For the linearly 'young' and Pop-culturally illiterate (like governments and ad-agencies who tried to capture some notion of a 'Cool Britannia') however, the reference points are made simple, are laid out in terms that can be expressed in single syllables, either linguistically or visually. It may not be strictly lowest common denominator, but it isn't far off. So for these people, notions of 'cool' come equated with obvious cultural fashion, unable to tell when it may be time to move on to something new until told to do so by their arbiters of taste in the media who pick up the signals from that shape shifter 'the underground' or 'the street'.

It may of course be enormously unfair to suggest that those who pricked me are as Pop-culturally illiterate as government, but it seems a fair starting point, given that their reference points for defining the 'cool' which I allegedly think myself to be are almost inevitably so far removed from those which I might use myself. I recoil so absolutely from those notions of being seen to be making attempts at identification as 'cool' as defined by the mass mediated society not because of a certain strain of snobbishness or elitism, but rather because my sense of style and cultural identity is borne out of being eternally ostracised from the 'cool' circles in my own younger days. When attempts to break into 'scenes' are regularly met with derision and aggressive denial, eventually you learn to refuse their definitions, to go seeking, defining and creating your own. It becomes a necessity to make new connections built out of alterations to common expectations, to mould certain aspects of culture to fit with the self. I can't speak for anyone else, but my own ideas of 'cool' are built on the foundations of rejection and isolation, not acceptance and recognition.

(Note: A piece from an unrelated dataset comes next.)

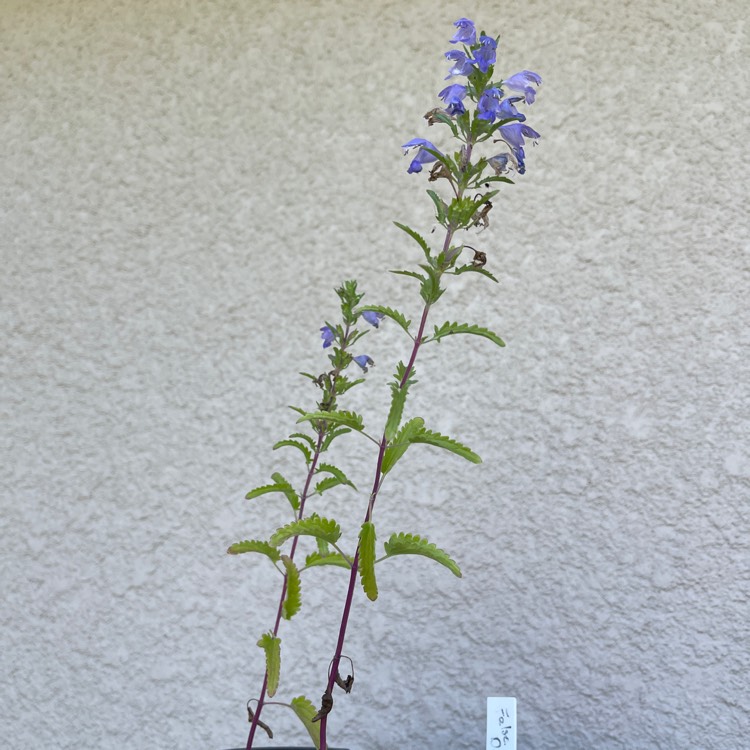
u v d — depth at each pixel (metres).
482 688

Because really, when it boils down, the question becomes one not of 'coolness' but of popularity, and it is in this delineation that we find what is so hard to grasp for the popular adolescents who made the point in the first place; the fact that there is more interest in the singular or the isolationist than in the friendly crowd where the safe, constantly mutually serving assertion of mass identity seems eternally preferable to the demons and pains of being the outsider. Notions of coolness for me, and for many others I suspect, have nothing to do with the accepted face of High Street or High School popularity and obviously charted reference points. Even the so-called 'alternative' reference points of 'cool' are tired and unimaginative and done-to-death, and I feel no allegiance to them. I feel no pleasure in the fact that Nick Drake seems suddenly to have been discovered by the middle-class literati. Because as important as his records once were to me, it still seems to me that it doesn't actually seem to take much effort to realise the greatness of the records and the fact that it seems to have taken so long for that to be recognised is a sign not of how hard to find his records have been, but how lazy Pop journalists and consumers are.

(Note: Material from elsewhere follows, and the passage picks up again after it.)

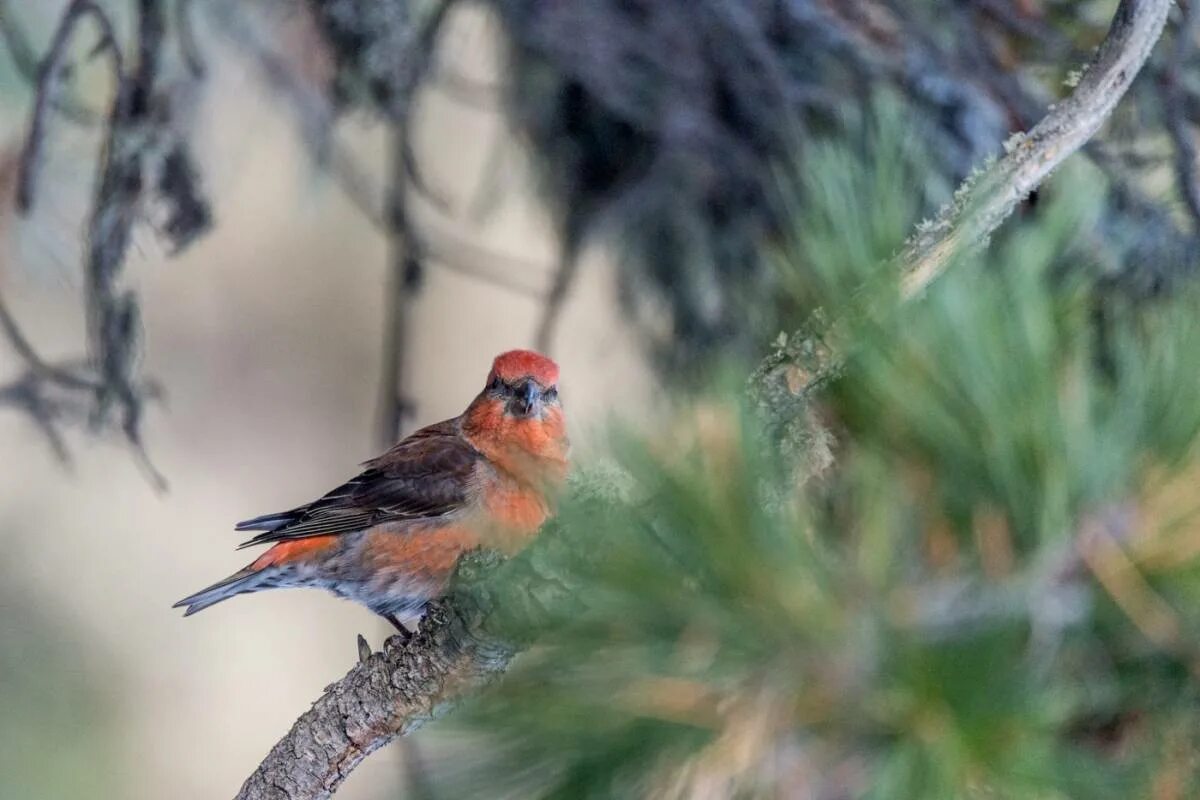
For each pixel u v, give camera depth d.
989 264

It seems to me then that real 'coolness' is about remaining outside of all the bullshit that clogs up the minds and hearts of the ones who try too hard. Obsession with pointless detail clogs their arteries and leads inevitably to enervated lives ruled by the drudgery of fashion and trend. It seems to me that the real definition of 'cool' is to be found in the people who maintain the passion for life, for discovering moments which show, in some way, extreme possibilities. It is to do with both digging deep and with the individual re-interpretation of the everyday, making beauty and meaning out of the unexpected. It is to do with the how and the why rather than the what. And above all, it is about not caring if you seem 'cool' or not.